In particular, Labour says it will suspend all further arms sales to Saudi Arabia until an investigation into alleged war crimes in the Yemen war is completed.

The Liberal Democrats take a similar approach, seeking to control exports to nations listed as human rights priorities, while "suspending" arms sales to Saudi Arabia.

The new manifestos see a clear foreign policy divide between Conservative policies on the right, and a Labour, Liberal Democrat, and Green bloc on the left.

The Conservative manifesto does not mention policy on arms sales, Saudi Arabia, or Yemen. That is hardly surprising, though. During the first year of the deadly conflict in Yemen, the UK licensed some £3 billion in arms sales to the Saudi kingdom.

On Israel and Palestine, the left-right divide is again stark. Labour said it would "immediately recognise the state of Palestine" while calling for an end to the "blockade, occupation, settlements" and "rocket and terror attacks".

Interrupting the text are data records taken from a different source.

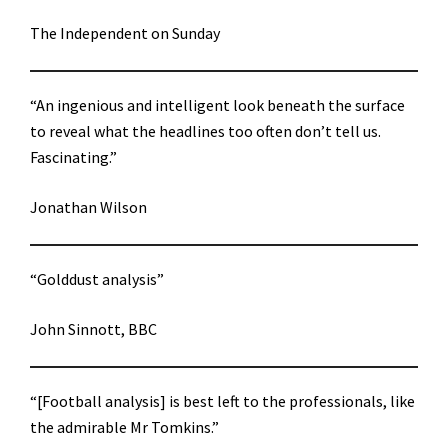
The Independent on Sunday
“An ingenious and intelligent look beneath the surface
to reveal what the headlines too often don’t tell us.
Fascinating.”
Jonathan Wilson
“Golddust analysis”
John Sinnott, BBC
“[Football analysis] is best left to the professionals, like
the admirable Mr Tomkins.”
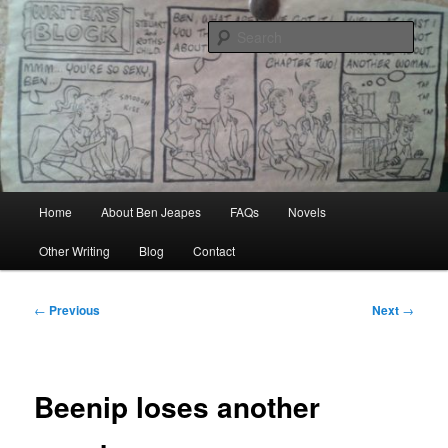
Skip
Author, Ghost Writer, Technical Writer
to
Sear
primary
content
Ben Jeapes
Main
Home
About Ben Jeapes
FAQs
Novels
menu
Other Writing
Blog
Contact
Post
←
Previous
Next
→
navigation
Beenip loses another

Liberal Democrats say they would recognise Palestine "as and when it will help the prospect of a two-state solution", condemning both Israel's settlement-building and Hamas' rocket attacks.

The Conservative manifesto, once again, makes no mention of Israel, Palestine - or the peace process at all.

Another pressing issue in the Middle East over which the UK could exert some influence is the devastating Syrian conflict, which has claimed more than 500,000 lives and displaced an estimated 11 million civilians.

Labour's manifesto says it would work "tirelessly" to end the conflict, restart diplomatic efforts, and fully support international work to "investigate, prosecute, and convict" perpetrators of war crimes. They would accept a "fair share of refugees", but do not specify numbers.

The Liberal Democrats go one step further. They want to work with the UN to break the deadlock at the Security Council, "deter the use" of chemical weapons on civilians, and demand "humanitarian access" and the "release of political prisoners" and their families. 

Notably, of the big three parties, they are the only one to set out refugee numbers in their manifesto, pledging sanctuary for 50,000 refugees and indefinite leave to remain for 3,000 unaccompanied children.

The Green Party seeks an "ethical foreign policy" and an end for "aggressive wars of intervention", while also banning arms sales to oppressive regimes. There is no specific mention in their manifesto, however, of Israel, Palestine, Syria, or Saudi Arabia.

Yet again, on Syria, the Conservative manifesto falls short of even mentioning the conflict, let alone its resolution. On the subject of refugees, it says Britain will remain a sanctuary, but the party will work to "reduce asylum claims".